A run of records:

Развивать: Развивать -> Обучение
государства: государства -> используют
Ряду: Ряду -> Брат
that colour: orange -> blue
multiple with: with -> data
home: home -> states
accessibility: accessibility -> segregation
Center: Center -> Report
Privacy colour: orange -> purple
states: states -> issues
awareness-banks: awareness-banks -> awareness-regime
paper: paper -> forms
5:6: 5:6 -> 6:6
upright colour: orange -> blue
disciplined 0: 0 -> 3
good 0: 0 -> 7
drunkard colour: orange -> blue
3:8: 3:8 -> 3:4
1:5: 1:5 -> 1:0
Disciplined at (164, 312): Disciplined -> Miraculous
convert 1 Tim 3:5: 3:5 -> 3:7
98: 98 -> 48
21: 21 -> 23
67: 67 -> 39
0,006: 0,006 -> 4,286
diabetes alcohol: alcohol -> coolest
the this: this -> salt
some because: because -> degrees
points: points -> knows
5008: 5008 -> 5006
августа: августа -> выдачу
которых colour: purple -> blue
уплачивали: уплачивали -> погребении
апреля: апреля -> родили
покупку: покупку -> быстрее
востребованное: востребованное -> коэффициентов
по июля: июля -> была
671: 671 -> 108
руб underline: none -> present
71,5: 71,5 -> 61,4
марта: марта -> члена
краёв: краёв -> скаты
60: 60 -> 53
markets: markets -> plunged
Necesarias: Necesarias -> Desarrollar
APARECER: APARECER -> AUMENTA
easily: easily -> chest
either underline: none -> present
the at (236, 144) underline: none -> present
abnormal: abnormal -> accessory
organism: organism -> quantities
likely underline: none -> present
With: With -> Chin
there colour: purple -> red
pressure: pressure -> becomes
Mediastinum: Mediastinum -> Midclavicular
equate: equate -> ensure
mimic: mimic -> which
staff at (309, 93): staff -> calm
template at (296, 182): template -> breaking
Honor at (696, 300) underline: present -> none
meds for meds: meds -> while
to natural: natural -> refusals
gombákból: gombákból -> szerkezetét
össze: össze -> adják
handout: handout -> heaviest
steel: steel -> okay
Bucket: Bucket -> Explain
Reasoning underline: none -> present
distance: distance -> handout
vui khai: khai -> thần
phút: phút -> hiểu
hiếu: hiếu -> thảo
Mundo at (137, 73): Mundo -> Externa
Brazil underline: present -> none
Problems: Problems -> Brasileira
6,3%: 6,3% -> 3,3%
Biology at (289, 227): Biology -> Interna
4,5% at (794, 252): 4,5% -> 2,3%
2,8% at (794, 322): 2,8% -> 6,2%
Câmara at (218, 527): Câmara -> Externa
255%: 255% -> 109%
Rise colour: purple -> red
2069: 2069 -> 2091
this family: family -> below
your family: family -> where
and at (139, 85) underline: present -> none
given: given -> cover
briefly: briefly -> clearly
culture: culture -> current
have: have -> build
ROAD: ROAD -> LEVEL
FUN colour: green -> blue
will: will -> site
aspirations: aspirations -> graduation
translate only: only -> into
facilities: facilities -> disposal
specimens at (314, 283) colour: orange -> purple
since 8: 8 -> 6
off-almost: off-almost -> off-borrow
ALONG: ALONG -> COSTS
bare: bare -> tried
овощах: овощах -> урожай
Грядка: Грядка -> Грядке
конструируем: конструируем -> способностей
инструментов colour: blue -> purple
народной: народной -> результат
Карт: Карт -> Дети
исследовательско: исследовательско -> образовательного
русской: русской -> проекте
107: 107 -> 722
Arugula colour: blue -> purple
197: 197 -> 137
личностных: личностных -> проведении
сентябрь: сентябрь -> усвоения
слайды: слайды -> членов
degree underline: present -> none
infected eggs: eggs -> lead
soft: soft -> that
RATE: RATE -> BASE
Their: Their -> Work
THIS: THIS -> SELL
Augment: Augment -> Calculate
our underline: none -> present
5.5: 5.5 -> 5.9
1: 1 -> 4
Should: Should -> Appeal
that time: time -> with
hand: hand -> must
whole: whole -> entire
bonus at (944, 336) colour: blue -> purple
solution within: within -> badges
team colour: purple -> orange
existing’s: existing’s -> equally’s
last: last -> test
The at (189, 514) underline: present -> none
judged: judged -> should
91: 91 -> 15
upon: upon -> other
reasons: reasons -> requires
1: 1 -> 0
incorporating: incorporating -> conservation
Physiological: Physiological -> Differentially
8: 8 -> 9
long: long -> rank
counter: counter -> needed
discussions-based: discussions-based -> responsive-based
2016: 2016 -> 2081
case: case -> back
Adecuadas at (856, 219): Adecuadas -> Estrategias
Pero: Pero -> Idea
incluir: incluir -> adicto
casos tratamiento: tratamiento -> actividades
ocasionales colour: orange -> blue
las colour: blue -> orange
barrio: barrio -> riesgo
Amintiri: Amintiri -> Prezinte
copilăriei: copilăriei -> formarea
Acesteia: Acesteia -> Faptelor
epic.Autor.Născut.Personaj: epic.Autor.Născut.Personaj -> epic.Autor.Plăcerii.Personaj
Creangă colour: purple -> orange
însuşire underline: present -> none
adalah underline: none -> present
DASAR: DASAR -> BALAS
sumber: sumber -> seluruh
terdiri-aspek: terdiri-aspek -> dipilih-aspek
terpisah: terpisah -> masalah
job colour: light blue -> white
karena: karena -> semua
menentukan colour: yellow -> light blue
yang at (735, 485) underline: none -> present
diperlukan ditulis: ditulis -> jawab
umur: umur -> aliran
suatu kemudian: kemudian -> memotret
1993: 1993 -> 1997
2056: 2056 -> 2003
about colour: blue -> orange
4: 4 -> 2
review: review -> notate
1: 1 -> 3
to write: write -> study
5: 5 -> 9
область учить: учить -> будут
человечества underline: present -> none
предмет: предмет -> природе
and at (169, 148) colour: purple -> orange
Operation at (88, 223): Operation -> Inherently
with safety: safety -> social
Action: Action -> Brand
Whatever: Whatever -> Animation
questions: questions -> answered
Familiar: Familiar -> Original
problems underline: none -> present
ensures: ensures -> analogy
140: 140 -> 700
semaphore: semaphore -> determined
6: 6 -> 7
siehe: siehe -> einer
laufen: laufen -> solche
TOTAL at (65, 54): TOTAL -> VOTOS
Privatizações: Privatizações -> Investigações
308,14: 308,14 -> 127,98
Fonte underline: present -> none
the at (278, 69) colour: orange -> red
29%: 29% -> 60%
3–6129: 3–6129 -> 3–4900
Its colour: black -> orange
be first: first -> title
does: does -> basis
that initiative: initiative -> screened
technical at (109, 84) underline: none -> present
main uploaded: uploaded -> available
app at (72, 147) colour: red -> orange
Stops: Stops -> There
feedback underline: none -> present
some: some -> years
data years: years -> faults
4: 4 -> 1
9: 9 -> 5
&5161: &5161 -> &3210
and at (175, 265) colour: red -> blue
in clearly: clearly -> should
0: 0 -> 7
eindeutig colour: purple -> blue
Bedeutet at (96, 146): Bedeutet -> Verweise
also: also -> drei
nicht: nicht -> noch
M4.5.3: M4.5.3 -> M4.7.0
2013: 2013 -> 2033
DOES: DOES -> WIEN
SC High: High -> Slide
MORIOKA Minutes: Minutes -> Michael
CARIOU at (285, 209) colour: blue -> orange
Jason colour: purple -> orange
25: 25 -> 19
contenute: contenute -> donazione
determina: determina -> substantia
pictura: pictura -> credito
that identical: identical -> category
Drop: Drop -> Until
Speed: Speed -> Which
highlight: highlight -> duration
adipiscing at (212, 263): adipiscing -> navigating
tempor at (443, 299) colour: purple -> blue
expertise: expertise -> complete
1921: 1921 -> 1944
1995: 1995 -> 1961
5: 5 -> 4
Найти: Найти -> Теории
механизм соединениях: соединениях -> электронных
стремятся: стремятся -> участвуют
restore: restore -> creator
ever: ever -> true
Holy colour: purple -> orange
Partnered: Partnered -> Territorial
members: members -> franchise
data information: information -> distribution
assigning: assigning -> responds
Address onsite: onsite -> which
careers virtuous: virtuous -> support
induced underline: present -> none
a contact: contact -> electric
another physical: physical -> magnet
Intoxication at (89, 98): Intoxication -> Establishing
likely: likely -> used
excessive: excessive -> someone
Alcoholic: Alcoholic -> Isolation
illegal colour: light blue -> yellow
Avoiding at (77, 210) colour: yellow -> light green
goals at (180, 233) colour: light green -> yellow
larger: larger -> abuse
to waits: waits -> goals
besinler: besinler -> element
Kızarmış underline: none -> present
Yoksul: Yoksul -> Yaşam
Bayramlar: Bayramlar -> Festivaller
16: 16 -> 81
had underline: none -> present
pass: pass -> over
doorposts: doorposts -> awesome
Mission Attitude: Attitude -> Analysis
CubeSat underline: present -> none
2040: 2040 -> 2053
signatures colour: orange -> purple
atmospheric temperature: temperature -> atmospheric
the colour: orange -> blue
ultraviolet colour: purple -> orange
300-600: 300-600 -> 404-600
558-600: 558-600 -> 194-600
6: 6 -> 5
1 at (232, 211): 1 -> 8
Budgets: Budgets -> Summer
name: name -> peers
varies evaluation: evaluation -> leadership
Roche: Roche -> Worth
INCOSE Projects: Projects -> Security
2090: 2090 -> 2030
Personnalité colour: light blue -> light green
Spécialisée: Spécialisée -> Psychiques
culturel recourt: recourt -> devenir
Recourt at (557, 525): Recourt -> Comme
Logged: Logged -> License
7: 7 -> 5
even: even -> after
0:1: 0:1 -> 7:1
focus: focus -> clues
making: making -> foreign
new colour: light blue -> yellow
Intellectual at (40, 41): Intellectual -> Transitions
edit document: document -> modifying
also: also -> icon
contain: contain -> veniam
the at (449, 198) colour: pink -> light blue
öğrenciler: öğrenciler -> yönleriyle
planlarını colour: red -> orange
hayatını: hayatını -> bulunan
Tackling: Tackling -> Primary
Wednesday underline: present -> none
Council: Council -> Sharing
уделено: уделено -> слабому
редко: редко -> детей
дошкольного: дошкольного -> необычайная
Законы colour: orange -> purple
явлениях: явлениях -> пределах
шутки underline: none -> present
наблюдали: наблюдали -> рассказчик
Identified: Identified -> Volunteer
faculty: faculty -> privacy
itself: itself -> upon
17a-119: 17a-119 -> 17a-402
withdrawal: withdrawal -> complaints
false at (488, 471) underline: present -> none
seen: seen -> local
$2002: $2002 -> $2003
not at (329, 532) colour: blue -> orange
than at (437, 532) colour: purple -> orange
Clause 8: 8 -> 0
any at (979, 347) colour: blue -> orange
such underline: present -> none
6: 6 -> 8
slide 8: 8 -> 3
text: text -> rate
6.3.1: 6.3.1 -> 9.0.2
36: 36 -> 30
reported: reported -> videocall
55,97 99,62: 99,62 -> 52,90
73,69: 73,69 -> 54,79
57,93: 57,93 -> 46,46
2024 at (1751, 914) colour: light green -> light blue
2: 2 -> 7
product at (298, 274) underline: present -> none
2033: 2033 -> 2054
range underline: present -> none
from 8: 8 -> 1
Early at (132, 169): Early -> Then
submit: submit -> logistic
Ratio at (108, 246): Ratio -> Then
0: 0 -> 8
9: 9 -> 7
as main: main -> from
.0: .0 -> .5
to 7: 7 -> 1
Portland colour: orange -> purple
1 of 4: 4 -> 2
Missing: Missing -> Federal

Work to be completed: Report every line of the rows that holds the word "Externa".

Answer to this exercise:
Mundo at (137, 73): Mundo -> Externa
Câmara at (218, 527): Câmara -> Externa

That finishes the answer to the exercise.